Two days after Canadian Pacific Railway shut down its rail network amid a labor dispute with more than 3,000 of its Teamsters-represented employees, the impacts to the supply chain are just getting started.
The loss of Canada’s second-largest freight rail operator has stalled shipments of everything from grain to containers full of electronics headed to cities across Canada and the U.S. And it will soon inevitably bring backups to ports, including Vancouver, British Columbia, and Montreal.
“This is hell on wheels,” said Manny Calandrino, president and CEO of Consolidated Fastfrate, a Toronto-area-based LTL carrier that has long-standing partnership with CP and is co-located at its intermodal facilities in Canada.
As of Monday evening, CP and Teamsters Canada Rail Conference remained in talks with federal mediators. Engineers, conductors and yard workers picketed outside CP rail facilities across Canada.
Apart from the underlying contract dispute over pay and pensions, the two sides are also at odds over whether CP locked out the 3,000 workers or the union began a strike early Sunday.
CP and Teamsters Canada declined to comment on the impacts of the rail network shut down. A spokesperson for CP said the company “remains at the table.”
‘A landlocked and bottlenecked supply chain’ in the making
In Canada, CP’s rail network stretches from Vancouver to Montreal, and in the U.S. it reaches key U.S. markets including Chicago, New York and Minneapolis. The railroad also provides an essential link to the ports of Vancouver and Montreal — Canada’s busiest — through on-dock access.
Both the Vancouver and Montreal port authorities said they are continuing to monitor the situation.
The consequences of disrupting those rail links with the ports can quickly cascade into something larger. In December, landslides cut off CN and CP’s main lines serving Vancouver. At one point 60 ships were waiting to dock in Vancouver as a result.
While just CP is affected, the current disruption is playing out over a much wider swath of the supply chain. And there are simply no relief valves.
“You only have a matter of days, if not hours, before you have a landlocked and bottlenecked supply chain on top of everything else that has been contributing to the quagmire over the past several years,” said Julia Kuzeljevich, spokesperson for the Canadian International Freight Forwarders Association.

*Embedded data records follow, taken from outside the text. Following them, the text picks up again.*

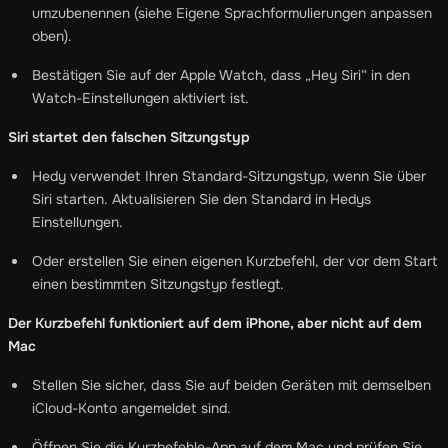
umzubenennen (siehe Eigene Sprachformulierungen anpassen
oben).
Bestätigen Sie auf der Apple Watch, dass „Hey Siri“ in den
Watch-Einstellungen aktiviert ist.
Siri startet den falschen Sitzungstyp
Hedy verwendet Ihren Standard-Sitzungstyp, wenn Sie über
Siri starten. Aktualisieren Sie den Standard in Hedys
Einstellungen.
Oder erstellen Sie einen eigenen Kurzbefehl, der vor dem Start
einen bestimmten Sitzungstyp festlegt.
Der Kurzbefehl funktioniert auf dem iPhone, aber nicht auf dem
Mac
Stellen Sie sicher, dass Sie auf beiden Geräten mit demselben
iCloud-Konto angemeldet sind.
Öffnen Sie die Kurzbefehle-App auf dem Mac und prüfen Sie,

Calandrino said his customers are left with few options, since there’s little capacity on CN’s rails. Some are willing to pay rates of four to five times those of rail to have freight moved by truck, which Fastfrate contracts out. But many aren’t.
“They’re going to try holding it for a bit on their own, in their own warehouses, and not ship until this is over,” he said. “But that leads to more delays.”
The shutdown adds to a long list of disruptions. There was the blockade of the busiest commercial border between the Ambassador Bridge in February, the landslides in British Columbia in December and the Montreal port strike in April.
“We really didn’t need this one,” Calandrino said.
Feds could turn to back-to-work legislation
Before COVID, in November 2019, CN rail workers went on a weeklong strike. In that case, CN and the Teamsters Canada Rail Conference reached an agreement.
But it’s not clear what will happen this time. There have already been calls from multiple industry groups to legislate the CP workers back to work.
Canadian labor law expert Sara Slinn, a professor at Osgoode Hall Law School at York University, said there is a “very good likelihood that the government will entertain back-to-work legislation” because of the ongoing strains in the supply chain, and fears over commodity shortages because of the war in Ukraine.
“Supply chain disruptions and price problems and inflation and scarcity have been the forefront of the news for a long, long time and really blew up with those more recent events,” she said.
For now, Prime Minister Justin Trudeau’s minister of labor, Seamus O’Regan, is continuing to urge CP and the Teamsters to hash things out.
“We have faith in their ability to reach an agreement,” O’Regan said in a statement. “Canadians expect them to do that ASAP.”